This clever pregnancy test is designed with visually impaired people in mind

Nodules, not screens, do the talking.


More often than not, design is relegated to visual impressiveness only. Accessibility is left out of the equation, and subsequently, differently-abled demographics don't get to utilize or enjoy many products.

That's an issue that the Royal National Institute of Blind People decided to take by the horns. In an effort to provide accurate information and privacy for blind or partially-sighted individuals, the RNIB created a tactile pregnancy test prototype that allows the consumer to feel, not read, their results. This isn't new for RNIB as it ran a similar test with Clearblue and "Be My Eyes" for the visually impaired. The delightfully useful experiment lets design do all the talking without compromising the privacy of the individual using it.

How it works — Pregnancy tests are an incredibly personal matter. In an RNIB video, various women with visual impairments discuss their predicaments with the average pregnancy test kit. One complains that it is not fair that when using the traditional design, she is not the first person to receive the private information it delivers. "We had no one else to ask so we actually ended up asking a neighbor [to read the result]" another recalls to RNIB, describing how her pregnancy test was inaccessible to her by design.

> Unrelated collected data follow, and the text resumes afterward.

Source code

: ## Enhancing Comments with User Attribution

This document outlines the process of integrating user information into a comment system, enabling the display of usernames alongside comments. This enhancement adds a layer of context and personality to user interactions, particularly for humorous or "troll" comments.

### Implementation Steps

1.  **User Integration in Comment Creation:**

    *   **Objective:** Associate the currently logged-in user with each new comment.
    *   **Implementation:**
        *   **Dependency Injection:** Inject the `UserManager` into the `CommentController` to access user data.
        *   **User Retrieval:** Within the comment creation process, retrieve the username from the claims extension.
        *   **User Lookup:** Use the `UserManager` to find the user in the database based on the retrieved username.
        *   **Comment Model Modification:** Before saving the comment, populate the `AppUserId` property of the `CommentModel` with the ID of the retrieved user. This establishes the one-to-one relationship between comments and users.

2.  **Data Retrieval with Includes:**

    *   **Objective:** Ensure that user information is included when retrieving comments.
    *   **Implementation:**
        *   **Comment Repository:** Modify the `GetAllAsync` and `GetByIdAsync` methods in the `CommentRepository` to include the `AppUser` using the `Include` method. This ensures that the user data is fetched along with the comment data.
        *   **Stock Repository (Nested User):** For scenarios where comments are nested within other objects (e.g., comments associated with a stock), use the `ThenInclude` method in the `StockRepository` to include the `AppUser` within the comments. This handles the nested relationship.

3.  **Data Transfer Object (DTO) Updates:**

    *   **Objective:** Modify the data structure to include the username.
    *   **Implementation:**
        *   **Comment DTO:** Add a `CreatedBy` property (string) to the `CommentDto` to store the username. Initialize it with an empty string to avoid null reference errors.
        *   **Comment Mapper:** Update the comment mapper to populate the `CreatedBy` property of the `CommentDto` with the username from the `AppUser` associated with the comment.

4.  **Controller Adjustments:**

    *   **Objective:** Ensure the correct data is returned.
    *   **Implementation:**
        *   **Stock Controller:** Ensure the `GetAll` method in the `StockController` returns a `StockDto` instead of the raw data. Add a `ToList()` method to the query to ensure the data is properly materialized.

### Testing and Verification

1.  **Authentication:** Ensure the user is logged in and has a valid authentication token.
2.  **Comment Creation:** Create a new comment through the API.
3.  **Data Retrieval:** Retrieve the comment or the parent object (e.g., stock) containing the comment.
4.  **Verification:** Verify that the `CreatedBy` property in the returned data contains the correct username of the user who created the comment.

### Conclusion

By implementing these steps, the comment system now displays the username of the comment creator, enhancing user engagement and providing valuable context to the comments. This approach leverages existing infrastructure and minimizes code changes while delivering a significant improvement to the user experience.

"That's none of their business but you have to make it their business by bringing them in to help you," another explains while discussing the fear of being judged for the result. The ergonomically designed prototype raises its nodules if there is a pregnancy. Instead of a screen relaying the information and requiring an individual to read the line or lack of it, the tactile nodules confirm for the user without bringing a third party into the case.


In the Design For Everyone campaign, RNIB states, "From dealing with finances to accessing private medical information, privacy matters no matter who you are. But blind and partially sighted people are often denied their right to privacy due to inaccessible design and information."

If this tactile test goes mainstream, we'll have a wonderful example of a design that is useful for everyone regardless of their ability to see.